Whistling kites are indiscriminate in their tastes, taking small mammals, birds, fish, reptiles, amphibians, crustaceans, insects and carrion. Those in Australia tend to take primarily live prey (except in the winter, when they subsist largely on carrion), while those in New Guinea are principally scavengers. Most food items are taken either from the ground or from the water surface, though insects are sometimes captured in flight.
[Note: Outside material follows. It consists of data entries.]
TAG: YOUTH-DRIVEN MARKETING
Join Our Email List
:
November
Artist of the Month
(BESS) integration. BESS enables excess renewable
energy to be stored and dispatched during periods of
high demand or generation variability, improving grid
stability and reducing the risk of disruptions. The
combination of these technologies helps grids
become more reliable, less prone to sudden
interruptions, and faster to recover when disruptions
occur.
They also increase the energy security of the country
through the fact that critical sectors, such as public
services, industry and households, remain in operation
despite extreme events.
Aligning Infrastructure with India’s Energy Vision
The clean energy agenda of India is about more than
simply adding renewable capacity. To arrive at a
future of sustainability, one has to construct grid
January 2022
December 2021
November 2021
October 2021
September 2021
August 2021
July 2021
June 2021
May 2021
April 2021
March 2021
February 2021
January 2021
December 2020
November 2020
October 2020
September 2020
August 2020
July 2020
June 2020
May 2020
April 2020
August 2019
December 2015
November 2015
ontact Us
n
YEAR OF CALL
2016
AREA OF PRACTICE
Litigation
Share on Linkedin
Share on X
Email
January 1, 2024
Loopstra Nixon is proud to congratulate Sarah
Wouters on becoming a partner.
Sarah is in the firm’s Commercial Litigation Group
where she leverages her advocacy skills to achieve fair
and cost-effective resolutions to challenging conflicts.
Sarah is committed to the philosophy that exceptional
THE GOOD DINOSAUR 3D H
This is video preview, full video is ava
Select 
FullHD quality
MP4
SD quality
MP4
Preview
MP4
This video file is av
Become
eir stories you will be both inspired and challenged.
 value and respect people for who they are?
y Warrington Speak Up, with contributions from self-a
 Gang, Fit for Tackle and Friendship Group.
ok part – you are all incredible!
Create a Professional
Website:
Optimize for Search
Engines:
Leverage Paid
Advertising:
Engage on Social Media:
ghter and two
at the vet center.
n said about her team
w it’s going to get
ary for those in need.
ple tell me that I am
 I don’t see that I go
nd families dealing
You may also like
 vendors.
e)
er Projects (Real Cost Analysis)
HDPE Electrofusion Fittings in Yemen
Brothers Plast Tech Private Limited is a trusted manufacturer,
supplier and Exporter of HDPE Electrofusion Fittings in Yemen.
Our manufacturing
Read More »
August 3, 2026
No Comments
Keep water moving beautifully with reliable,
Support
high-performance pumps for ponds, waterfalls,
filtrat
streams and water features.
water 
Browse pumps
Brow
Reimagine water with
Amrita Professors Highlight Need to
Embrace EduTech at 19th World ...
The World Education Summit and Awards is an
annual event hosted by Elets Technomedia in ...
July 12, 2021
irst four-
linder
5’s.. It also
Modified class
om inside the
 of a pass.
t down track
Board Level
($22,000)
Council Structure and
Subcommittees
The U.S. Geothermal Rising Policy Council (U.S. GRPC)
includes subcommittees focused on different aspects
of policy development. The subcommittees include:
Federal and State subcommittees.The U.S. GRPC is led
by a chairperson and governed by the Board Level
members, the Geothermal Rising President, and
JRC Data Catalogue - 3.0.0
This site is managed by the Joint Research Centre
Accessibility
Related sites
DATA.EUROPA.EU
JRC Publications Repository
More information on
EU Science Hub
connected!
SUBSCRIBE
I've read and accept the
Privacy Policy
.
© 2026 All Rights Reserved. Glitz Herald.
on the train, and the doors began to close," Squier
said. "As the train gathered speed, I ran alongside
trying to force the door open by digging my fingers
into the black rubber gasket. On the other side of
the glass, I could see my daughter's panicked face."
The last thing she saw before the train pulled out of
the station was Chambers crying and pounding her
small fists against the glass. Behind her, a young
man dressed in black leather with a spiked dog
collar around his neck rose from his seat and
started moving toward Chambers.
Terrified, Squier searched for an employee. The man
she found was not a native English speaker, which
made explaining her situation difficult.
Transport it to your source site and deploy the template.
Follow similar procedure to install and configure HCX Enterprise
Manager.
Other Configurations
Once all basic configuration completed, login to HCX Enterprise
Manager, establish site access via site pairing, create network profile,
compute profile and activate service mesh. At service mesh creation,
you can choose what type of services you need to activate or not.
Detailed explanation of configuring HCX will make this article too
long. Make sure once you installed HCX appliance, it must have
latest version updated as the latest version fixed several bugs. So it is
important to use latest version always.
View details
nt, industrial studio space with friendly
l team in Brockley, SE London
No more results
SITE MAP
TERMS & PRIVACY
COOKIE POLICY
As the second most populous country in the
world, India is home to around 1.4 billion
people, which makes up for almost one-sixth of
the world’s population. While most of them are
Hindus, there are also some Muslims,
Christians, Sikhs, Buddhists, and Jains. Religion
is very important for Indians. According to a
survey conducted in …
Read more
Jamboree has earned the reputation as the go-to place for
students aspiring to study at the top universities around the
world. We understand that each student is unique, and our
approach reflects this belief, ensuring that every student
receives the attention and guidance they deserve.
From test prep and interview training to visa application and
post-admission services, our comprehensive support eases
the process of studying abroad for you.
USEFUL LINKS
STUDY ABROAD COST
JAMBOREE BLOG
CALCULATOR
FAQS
Whistling kites are also known to pirate meals from ibises and herons and from other raptors, and to force large waterbirds to regurgitate their catches. They regularly patrol roads in search of roadkill, and hover over the edges of grass fires in search of potential prey fleeing the flames, sometimes carrying burning sticks and dropping them on unburnt areas. When food is scarce they will almost entirely rely on finding carrion.

===Breeding===
The whistling kite's nest is a bulky platform made of sticks and lined with green leaves, placed in an upright fork of a tall tree—often a eucalypt or pine in a riparian area. Pairs often re-use the same nest year after year, annually adding material until the platform becomes quite large. Females normally lay 2-3 bluish-white eggs, which are sometimes covered with reddish-brown blotches; clutches of 1-4 eggs have been recorded. Eggs are incubated for 35-40 days, and the species is reported to have a 60% hatching success. Chicks, which are covered with cream- or buff-colored down feathers, spend 44-54 days in the nest before fledging, and are dependent on their parents for a further 6-8 weeks after leaving the nest. In Australia, the birds generally breed between June and October in the south, and between February and May in the north, though they may nest at any time after rain providing there are adequate food supplies.